Sibling to serialization::metrics_from_json — same variant, different source. Lets callers compute metrics once and pass the variant to polymorphic consumers (e.g. print_metrics_block).

◆ mse()

double ppforest2::stats::mse ( types::OutcomeVector const & predictions,
types::OutcomeVector const & actual )

Mean squared error.

◆ r_squared()

double ppforest2::stats::r_squared ( types::OutcomeVector const & predictions,
types::OutcomeVector const & actual )

Coefficient of determination (R²). Returns 0 when total variance is 0.

◆ sd() [1/2]

template<typename Derived>
double ppforest2::stats::sd ( Eigen::MatrixBase< Derived > const & data)

Sample standard deviation of a vector — sqrt(var(data)).

◆ sd() [2/2]

types::FeatureVector ppforest2::stats::sd ( types::FeatureMatrix const & data)

Column-wise sample standard deviation — element-wise sqrt of var.

◆ simulate() [1/2]

DataPacket ppforest2::stats::simulate ( int n,
int p,
int G,
RNG & rng,
simulation::params::Classification const & params = {} )

Generate a simulated classification dataset.

Rows are sorted by group label.

◆ simulate() [2/2]

DataPacket ppforest2::stats::simulate ( int n,
int p,
RNG & rng,
simulation::params::Regression const & params = {} )

Generate a simulated regression dataset.

Rows are sorted by the continuous response.

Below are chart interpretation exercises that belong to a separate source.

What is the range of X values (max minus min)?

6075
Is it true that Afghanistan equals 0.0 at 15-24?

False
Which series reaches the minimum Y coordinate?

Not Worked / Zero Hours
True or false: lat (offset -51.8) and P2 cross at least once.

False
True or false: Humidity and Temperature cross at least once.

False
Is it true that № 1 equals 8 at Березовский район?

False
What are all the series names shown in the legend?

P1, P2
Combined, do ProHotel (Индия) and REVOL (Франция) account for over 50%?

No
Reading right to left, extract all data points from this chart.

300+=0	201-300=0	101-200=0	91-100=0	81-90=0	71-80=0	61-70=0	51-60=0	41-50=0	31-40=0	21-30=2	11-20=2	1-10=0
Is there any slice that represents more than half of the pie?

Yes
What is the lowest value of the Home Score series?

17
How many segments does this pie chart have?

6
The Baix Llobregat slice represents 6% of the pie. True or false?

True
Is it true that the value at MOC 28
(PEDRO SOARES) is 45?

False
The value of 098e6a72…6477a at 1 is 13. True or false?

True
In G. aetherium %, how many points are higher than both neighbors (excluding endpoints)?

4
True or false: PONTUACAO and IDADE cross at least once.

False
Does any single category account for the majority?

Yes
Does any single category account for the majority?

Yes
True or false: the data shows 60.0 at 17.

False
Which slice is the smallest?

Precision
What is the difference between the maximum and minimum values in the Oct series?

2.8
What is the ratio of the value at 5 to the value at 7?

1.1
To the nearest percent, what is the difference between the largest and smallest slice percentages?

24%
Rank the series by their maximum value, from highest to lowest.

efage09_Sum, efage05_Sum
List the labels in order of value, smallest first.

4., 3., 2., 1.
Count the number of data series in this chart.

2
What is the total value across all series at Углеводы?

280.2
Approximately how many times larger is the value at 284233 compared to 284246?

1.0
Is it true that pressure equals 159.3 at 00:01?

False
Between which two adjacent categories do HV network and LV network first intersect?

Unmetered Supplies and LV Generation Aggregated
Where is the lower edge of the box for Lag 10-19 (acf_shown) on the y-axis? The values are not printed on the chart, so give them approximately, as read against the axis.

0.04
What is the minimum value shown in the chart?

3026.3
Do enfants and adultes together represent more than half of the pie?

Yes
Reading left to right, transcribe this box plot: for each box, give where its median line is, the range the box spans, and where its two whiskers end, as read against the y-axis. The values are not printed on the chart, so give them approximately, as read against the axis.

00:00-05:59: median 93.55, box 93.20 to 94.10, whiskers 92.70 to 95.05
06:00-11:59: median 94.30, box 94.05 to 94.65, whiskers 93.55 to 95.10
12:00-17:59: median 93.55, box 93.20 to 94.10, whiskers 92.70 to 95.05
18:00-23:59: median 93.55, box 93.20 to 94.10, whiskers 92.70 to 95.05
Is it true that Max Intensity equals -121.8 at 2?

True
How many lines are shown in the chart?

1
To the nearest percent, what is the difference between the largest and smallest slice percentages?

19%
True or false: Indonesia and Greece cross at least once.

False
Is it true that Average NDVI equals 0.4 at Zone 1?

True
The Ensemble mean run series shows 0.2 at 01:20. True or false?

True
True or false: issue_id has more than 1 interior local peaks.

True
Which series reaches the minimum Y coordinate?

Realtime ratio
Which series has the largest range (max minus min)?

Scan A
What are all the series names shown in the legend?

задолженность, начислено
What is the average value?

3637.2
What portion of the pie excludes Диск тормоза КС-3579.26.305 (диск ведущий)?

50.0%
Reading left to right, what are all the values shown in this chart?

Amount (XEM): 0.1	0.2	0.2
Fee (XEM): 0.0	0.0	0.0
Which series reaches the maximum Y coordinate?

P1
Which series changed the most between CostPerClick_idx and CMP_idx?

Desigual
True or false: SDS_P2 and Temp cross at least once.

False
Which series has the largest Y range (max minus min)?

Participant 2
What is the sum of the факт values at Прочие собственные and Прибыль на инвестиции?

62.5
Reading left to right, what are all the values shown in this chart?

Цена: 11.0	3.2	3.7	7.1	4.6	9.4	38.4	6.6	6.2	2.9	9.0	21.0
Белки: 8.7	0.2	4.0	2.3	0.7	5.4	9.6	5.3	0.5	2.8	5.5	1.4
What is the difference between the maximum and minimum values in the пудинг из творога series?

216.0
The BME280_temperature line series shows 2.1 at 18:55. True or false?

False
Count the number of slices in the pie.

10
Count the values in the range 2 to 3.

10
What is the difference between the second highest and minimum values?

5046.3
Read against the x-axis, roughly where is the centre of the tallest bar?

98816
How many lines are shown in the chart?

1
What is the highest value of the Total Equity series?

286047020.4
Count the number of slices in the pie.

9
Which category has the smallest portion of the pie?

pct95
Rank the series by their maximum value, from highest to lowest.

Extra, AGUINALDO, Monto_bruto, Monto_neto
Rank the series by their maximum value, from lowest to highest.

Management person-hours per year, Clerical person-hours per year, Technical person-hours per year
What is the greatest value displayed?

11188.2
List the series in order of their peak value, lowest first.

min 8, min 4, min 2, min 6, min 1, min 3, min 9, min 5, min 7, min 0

Distinguished from the classification overload by the absence of a group-count parameter.

◆ sort()

template<typename Y>
void ppforest2::stats::sort ( types::FeatureMatrix & x,
Y & y )

Sort a feature matrix and a response vector by the response values.

Templated on the response vector type so callers can sort by integer group labels (GroupIdVector) or continuous responses (OutcomeVector).

◆ split()

Split ppforest2::stats::split ( DataPacket const & data,
float train_ratio,
RNG & rng )

Perform a stratified random train/test split on a DataPacket.

Samples indices within each group proportional to train_ratio so that group balance is preserved in both train and test sets.

Parameters
dataThe full dataset.
train_ratioProportion of data to use for training (0, 1).
rngRandom number generator.
Returns
A Split containing train and test index vectors.

◆ unique()

std::set< types::GroupId > ppforest2::stats::unique ( types::GroupIdVector const & column)

Unique group labels in a response vector.

Parameters
columnGroup ID vector.
Returns
Set of unique group labels.

◆ var() [1/2]

template<typename Derived>
double ppforest2::stats::var ( Eigen::MatrixBase< Derived > const & data)

Sample variance of a vector (unbiased, n-1 denominator).

Returns 0 for single-element inputs (variance undefined; 0 is the natural degenerate value for "no spread"). Throws on empty input.

◆ var() [2/2]

types::FeatureVector ppforest2::stats::var ( types::FeatureMatrix const & data)

Column-wise sample variance of a matrix.

Parameters
dataFeature matrix with at least 2 rows.
Returns
FeatureVector of size p (one σ² per column).